Cette ouverture des juges de l’Union ne peut suffire à garantir une protection effective des droits garantis par la Charte. D’une part, comme nous le verrons plus loin, le contrôle exercé par la Cour de justice de l’Union au titre du recours en indemnité est restreint. D’autre part, il intervient trop tard, une fois que la violation est consommée. Or, en l’état actuel de la jurisprudence, l’accès au recours en annulation est empêché par le refus de la Cour de justice d’enjoindre la Commission et la BCE de s’abstenir d’agir, dans le cadre du MES, en contradiction avec les obligations qui pèsent sur elles au titre du droit de l’Union.
En outre, elle estime que l’Eurogroupe qui participe à la négociation et la validation des plans d’économie, ne peut être considéré comme un organe de l’Union. Elle qualifie cette instance de « réunion informelle des ministres de la zone euro » 27. Comme le Conseil européen avant sa consécration dans le traité de Lisbonne, elle exclut toute imputabilité à l’Union des allégations de violation de la Charte résultant des actions et omissions de cette « institution » 28.
En définitive, la conservation par les Etats de la maîtrise individuelle et/ou collective de l’exercice de leur compétence en matière économique constitue le premier obstacle à l’applicabilité de la Charte. Elle limite les possibilités de contestation devant la Cour de justice des politiques coordonnées au niveau européen dans la mesure où celles-ci ne peuvent pas être imputées à l’Union et entraîner de ce fait application de la Charte. De surcroît, en recourant au MES pour adopter des mesures contraignantes dans le domaine économique, les Etats les ont fait échapper au champ d’application et la Charte et au contrôle de la Cour. Seuls les protocoles d’accord conclus directement avec l’Union européenne sont susceptibles d’être contrôlés à l’aune de cet instrument de protection des droits humains. Cependant, lorsque tel a été le cas, la Cour a trouvé dans le caractère général et indirect des atteintes aux droits fondamentaux un motif suffisant pour écarter les recours intentés par les victimes des politiques économiques européennes.

CONSIGNE:
Poursuivez le passage sur l'applicabilité de la Charte aux politiques économiques européennes en reprenant juste après sa dernière phrase.

EXTRAITS DE DONNÉES:
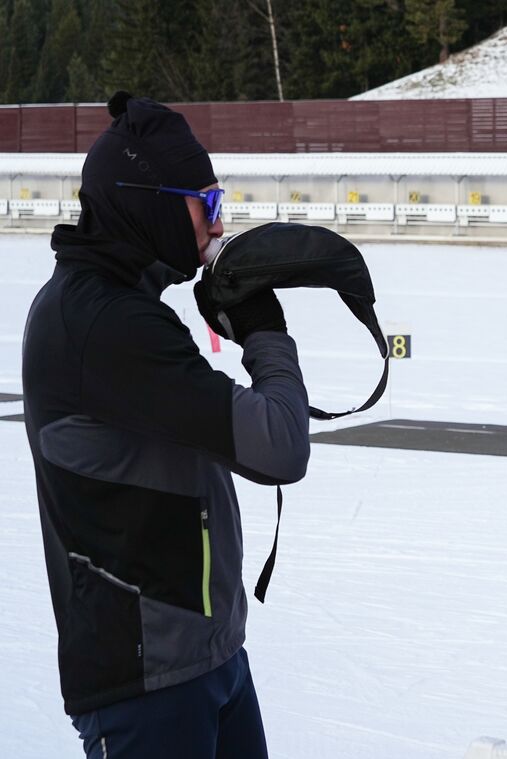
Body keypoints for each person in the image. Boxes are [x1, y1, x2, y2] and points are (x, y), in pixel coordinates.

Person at [21, 92, 308, 758]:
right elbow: (279, 445)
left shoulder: (114, 306)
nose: (218, 221)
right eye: (205, 204)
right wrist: (266, 332)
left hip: (203, 655)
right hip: (149, 683)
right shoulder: (108, 325)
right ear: (148, 200)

EXERCICE CORRIGÉ:
B) Le caractère indirect et général des atteintes aux droits fondamentaux causées par les politiques économiques et monétaires
En principe, la nature des politiques européennes en matière économique et monétaire s’oppose à leur contestation devant la Cour de justice. L’ensemble des recours européens requiert, au stade de la recevabilité ou du fond, la preuve du caractère direct et individuel, ou anormal et spécial, de l’atteinte aux droits garantis par la Charte. Or, les politiques économiques et monétaires sont générales ou globales. Hormis les décisions et actes pris par la Commission et la BCE en matière concurrentielle et prudentielle qui concernent directement une personne ou un groupe réduit de personnes, la majorité des mesures adoptées par l’Union dans les domaines économique et monétaire affectent l’ensemble des acteurs économiques et financiers. De plus, leurs conséquences sur les droits fondamentaux sont généralement indirectes 29. Soit, comme nous l‘avons vu précédemment, les politiques européennes requièrent des mesures nationales de mise en œuvre. Soit les violations des droits résultent des conséquences économiques des mesures européennes 30. Dans les deux hypothèses, les politiques européennes échappent au contrôle, par la Cour de justice, de leur conformité aux droits garantis par la Charte.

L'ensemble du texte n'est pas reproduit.